Een verzameling bankjes geassocieerd met een dichter op grond van materiaal, model, situatie of locatie. Soms echter verwijzend naar een plek waar de dichter zat of gezeten zou kunnen hebben. Het blog poogt de diverse voorraden te ontsluiten.
Uit de collectie Mellendijk (keuze dichter en gedicht) voorraad Mannen van Bevers: Gerrit Achterberg>
Watersnood
Beelden van Zadkine stonden moeders daar babies boven de springvloed uit te beuren. Zonen zagen hun vaders medesleuren; wat wordt een ouder in je handen zwaar; de schuren van de boerderijen scheuren. Ratten en mensen klommen door elkaar. Een kind zat om haar dode pop te zeuren en was het ogenbliklijk zelf nog maar.
Het water steeg tegen het vee omhoog. De koppen groeiden van geluid en dood. Het wurgde zich; de balg ondersteboven. Kippen vlogen als sneeuw de golven over.
Padvinders vonden later, val en droog, katten in bomen; een portret, een brood.
Uit de collectie Mellendijk (keuze dichter en gedicht) voorraad Mannen van Bevers: M. Vasalis> Drank de onberekenbare
Onder 't net en vlot gesprek dat mijn hoofd, met bruine hoed met de gastheer voeren moet, denkt mijn hele ziel: verrek! In mijn binnenst stampen beesten, snuiven paarden, ruisen bossen, slangen schuiflen door de mossen, negerstammen vieren feesten. port of sherry...liever thee? Ja mevrouw, of eiglijk...nee. Spiernaakt duik ik in een meer. Graag, een halfje...o, niet meer! Hoe kàn ik, bij God, nog praten... Zouden ze iets aan me merken? kan ik niet meer tegen sterke drank? Heb ik al rode oren? Als we nou die kat eens schoren -die onvervalste poedelkat- ijsbloemen op zijn achterplat. Niemand weet, hoe vreeslijk wild ik met los haar loop te rennen! Niemand zou mij hier herkennen als ik plotseling was gevild. Want ze kennen slechts mijn huid, en die nog alleen bij stukken, o ingetogen bruine bruid van Tahiti of Molukken... In de kamer wordt het donker; buiten dwarrelt stil en schuin sneeuw op heel licht groene struiken zó mooi is het in die tuin, dat 'k moet staren naar 't geflonker van mijn glaasje, naast de kruiken: àl te glinsterend stuk glas... plotsling huil ik...op zijn jas zaten toen ook lichte vlokken. Vlokken sneeuw..die werden water... Hield hij niet meer van me, later, dat hij zomaar is vertrokken?
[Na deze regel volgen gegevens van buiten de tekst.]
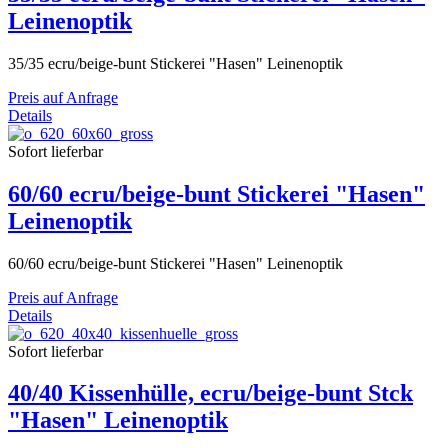
Leinenoptik
35/35 ecru/beige-bunt Stickerei "Hasen" Leinenoptik
Preis auf Anfrage
Details
Sofort lieferbar
60/60 ecru/beige-bunt Stickerei "Hasen"
Leinenoptik
60/60 ecru/beige-bunt Stickerei "Hasen" Leinenoptik
Preis auf Anfrage
Details
Sofort lieferbar
40/40 Kissenhülle, ecru/beige-bunt Stck
"Hasen" Leinenoptik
M. Vasalis uit 'Parken en woestijnen' uitg. Van Oorschot 1940
Uit de collectie Mellendijk (keuze dichter en gedicht) voorraad Mannen van Bevers: Louis Radstaak
Gerard Wensink: Peintre
ik ken slechts weinig van zijn oeuvre maar in de enkele wintertaferelen zag ik een verfbehandeling die mij deed huiveren
de arme boerenstreek en zijn verfstreek smelten in een tot tastbare sneeuw en modderige karrensporen
ik kan de dooiwind bijna ruiken die morrelt aan de vale luiken de weg gaat aan de klompen plakken tot vervaarlijk hoge hakken
ik glij het doek uit naar buiten bij huize 'Balke' aan de Kloosterdijk beland ik in een maartse bui en de hoekigheid van het heden
Gerard Wensink misschien had hij in Parijs erkenning gevonden als 'peintre' maar hij stierf hier als huisschilder een kleine lokale Meester een plaatselijke Permeke.